Wo gehört denn der hin? Man sieht ihn zwischen beiden Gruppen laufen. Er kam mit den Feinden des Herrn Jesus. Also wird er wohl zu ihnen gehören. Aber sieh“ er läuft hinüber zu der anderen Gruppe. Mit freundlichem Lächeln tritt er auf Jesus zu. Er tut wie einer, der sich verspätet hat. Jetzt grüßt er den Herrn Jesus sogar mit einem Kuss.

Wir haben uns offenbar geirrt: Er gehört doch nicht zu den Feinden Jesu. Er ist doch wohl einer von Jesu Jüngern. Aber nun sieh, er taumelt zurück, als habe er einen Schlag bekommen. „Verräter" hat ihn Jesus genannt. – O dieser unglückliche Mann zwischen den Fronten! Er tut, als gehöre er Jesus an. Und heimlich hält er zu der Welt. Sie gab ihm ja 30 Silberlinge, warum sollte er es nicht mit der Welt halten! Aber er wollte es auch mit Jesus nicht verderben. Darum verriet er Ihn nicht offen, sondern mit einem Kuss. Erkennen wir uns nicht wieder im Bild des Judas? Ein Mann, der einer Entscheidung aus dem Wege gehen will!

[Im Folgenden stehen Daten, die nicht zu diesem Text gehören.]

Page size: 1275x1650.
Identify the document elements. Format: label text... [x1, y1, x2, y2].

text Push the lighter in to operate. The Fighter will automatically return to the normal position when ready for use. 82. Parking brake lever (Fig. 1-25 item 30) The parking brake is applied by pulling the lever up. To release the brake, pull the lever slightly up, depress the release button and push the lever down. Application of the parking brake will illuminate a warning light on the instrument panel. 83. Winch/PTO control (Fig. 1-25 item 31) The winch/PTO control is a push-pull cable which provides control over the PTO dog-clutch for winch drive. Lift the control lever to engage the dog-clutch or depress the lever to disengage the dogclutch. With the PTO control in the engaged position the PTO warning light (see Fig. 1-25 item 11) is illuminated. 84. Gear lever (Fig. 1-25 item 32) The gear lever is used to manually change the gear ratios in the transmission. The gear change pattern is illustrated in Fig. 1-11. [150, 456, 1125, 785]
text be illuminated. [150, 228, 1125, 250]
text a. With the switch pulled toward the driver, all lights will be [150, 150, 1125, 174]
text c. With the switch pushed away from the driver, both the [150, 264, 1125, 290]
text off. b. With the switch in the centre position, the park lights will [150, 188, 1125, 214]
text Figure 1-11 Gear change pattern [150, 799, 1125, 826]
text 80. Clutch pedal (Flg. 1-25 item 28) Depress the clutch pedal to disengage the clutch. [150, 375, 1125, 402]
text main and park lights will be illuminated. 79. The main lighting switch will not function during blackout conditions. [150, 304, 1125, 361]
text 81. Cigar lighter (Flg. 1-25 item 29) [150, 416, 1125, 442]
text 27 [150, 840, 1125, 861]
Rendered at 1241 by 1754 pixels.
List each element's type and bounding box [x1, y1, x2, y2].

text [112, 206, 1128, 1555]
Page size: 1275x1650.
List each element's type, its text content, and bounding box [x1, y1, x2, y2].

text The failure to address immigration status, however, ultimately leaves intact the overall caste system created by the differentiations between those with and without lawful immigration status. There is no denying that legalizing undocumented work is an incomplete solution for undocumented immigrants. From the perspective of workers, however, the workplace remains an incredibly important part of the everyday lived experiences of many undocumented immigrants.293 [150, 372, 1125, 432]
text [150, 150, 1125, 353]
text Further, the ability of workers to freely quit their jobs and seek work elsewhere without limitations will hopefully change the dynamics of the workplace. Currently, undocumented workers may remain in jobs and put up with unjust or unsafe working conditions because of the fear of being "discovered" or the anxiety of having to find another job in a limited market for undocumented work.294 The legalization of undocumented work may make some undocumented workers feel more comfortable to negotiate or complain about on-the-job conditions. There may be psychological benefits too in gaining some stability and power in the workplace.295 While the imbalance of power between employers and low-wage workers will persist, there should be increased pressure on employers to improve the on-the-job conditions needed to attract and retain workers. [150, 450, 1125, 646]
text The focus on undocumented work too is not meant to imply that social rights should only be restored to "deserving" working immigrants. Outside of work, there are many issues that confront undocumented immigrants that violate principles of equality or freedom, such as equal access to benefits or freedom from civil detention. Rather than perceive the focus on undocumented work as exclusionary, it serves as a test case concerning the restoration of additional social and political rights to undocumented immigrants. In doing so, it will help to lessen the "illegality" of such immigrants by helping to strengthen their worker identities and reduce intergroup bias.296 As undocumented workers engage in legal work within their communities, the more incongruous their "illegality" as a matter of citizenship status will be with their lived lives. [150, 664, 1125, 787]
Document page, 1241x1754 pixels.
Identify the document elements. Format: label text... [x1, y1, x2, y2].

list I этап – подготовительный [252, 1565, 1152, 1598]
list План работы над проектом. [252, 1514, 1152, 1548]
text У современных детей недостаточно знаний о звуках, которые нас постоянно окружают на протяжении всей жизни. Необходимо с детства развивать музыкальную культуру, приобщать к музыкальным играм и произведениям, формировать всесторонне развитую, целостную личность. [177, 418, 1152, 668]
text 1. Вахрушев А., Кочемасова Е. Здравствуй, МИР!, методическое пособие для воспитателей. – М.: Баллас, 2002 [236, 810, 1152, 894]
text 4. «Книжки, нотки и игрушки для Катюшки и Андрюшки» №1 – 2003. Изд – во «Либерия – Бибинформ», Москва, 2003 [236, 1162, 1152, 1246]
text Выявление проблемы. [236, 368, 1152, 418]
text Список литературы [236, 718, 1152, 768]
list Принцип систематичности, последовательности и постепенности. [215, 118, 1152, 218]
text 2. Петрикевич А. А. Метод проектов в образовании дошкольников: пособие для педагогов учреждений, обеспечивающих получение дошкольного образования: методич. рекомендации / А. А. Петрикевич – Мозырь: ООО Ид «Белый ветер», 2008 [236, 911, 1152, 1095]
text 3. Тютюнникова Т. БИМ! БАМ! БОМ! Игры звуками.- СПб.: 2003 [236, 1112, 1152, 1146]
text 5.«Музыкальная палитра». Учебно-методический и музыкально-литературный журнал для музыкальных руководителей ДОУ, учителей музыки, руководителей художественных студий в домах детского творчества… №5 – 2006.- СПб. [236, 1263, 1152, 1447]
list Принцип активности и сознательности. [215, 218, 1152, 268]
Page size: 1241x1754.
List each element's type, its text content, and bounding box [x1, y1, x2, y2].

Und nun stoßen ihn beide von sich. Jesus nennt ihn Verräter. Und als er später bei der Welt Trost sucht, da stößt auch die ihn von sich. Da nahm er sich das Leben. Hüten wir uns, dem Mann zwischen den beiden Fronten zu gleichen! Jesus hat sich ganz für uns gegeben zur Erlösung. Nun will Er uns auch ganz haben. Amen.